Jackson continued, “International Women’s Day emerged from socialist agitation and revolutionary politics, and its modern symbolic force was sealed by the women workers’ protest in Petrograd in 1917, one of the sparks of the Russian Revolution. For decades, it belonged especially to the political liturgy of socialist and communist regimes. In the modern West, it has become a banner under which feminism, abortion politics, gender ideology, and anti-family resentment often march together. In many places the day is explicitly tied to causes no Catholic authority should dignify for even five minutes.”

“That does not mean every woman honored on that date is a Bolshevik,” he added. “It does mean the symbol is not neutral. And Rome knows how symbols work. This same establishment can spend years fretting about liturgical signs, ‘exclusionary’ language, male vesture, preconciliar gestures, and rigid attitudes.

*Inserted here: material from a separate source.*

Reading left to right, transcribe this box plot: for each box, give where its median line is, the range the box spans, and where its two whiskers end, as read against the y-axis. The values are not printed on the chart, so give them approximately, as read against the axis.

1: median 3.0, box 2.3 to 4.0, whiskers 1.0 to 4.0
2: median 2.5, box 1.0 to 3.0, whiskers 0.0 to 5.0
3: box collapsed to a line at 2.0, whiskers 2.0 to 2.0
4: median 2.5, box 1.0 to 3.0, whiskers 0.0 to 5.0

Then suddenly it becomes woodenly literal when faced with a modern revolutionary holiday. We are told to ignore the context, ignore the pedigree, ignore the movement, ignore the street politics, ignore the fact that the day has often functioned as a civic feast of ideological feminism. Why? Because the rulers of the conciliar apparatus instinctively prefer the symbolic world of the modern left to the symbolic world of Catholic tradition. That instinct shows up again in Leo’s X post. Leo did not merely endure the day in silence. He marked it. He hashtagged it. He joined the ritual.”

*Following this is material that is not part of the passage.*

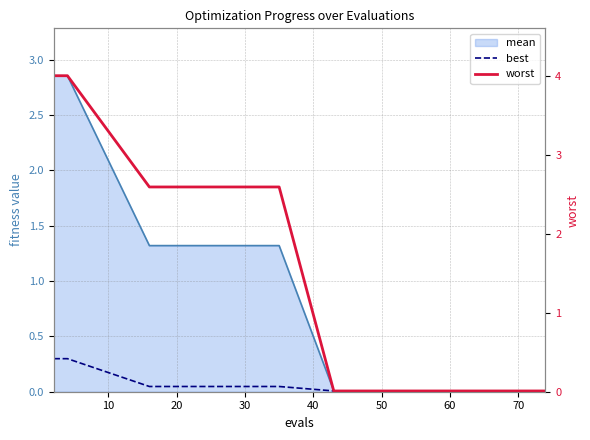

What is the sum of all best values?

0.8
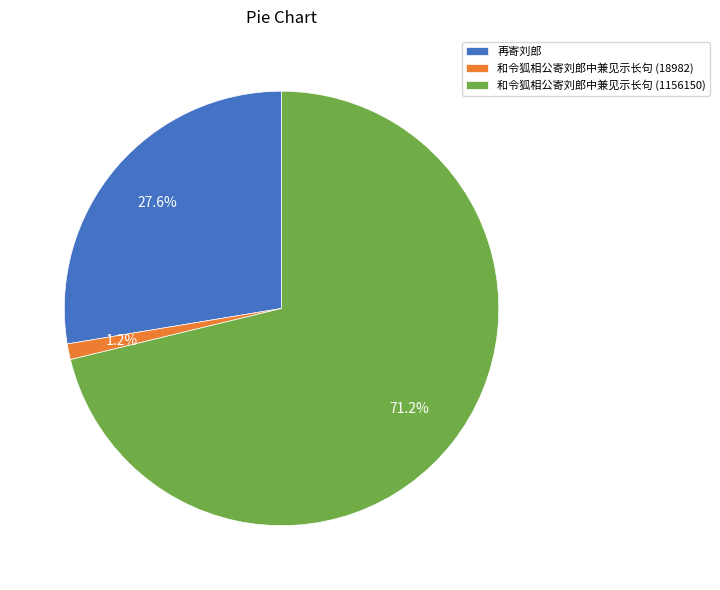

Does any single category account for the majority?

Yes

Jackson’s comments hit the nail on its head. Leo could have opted to not have female altar servers. He could have said anything in his social media post. Instead, he chose to mark the day with clear overtures designed to act as a head nod and a wink to those who hold it up as sacrosanct. This is all too common in the hierarchy. Gone are the days of following the traditional liturgical calendar and marking the lives of holy virgins who died for the faith and who were martyrs in other ways. In their place, the clergy today honor secular “holy days” that originate with opponents of the Church who strove to destroy the true holy role of women in the Church. Leo’s decision to honor International Women’s Day is the perfect encapsulation of the crisis currently afflicting the Catholic Church.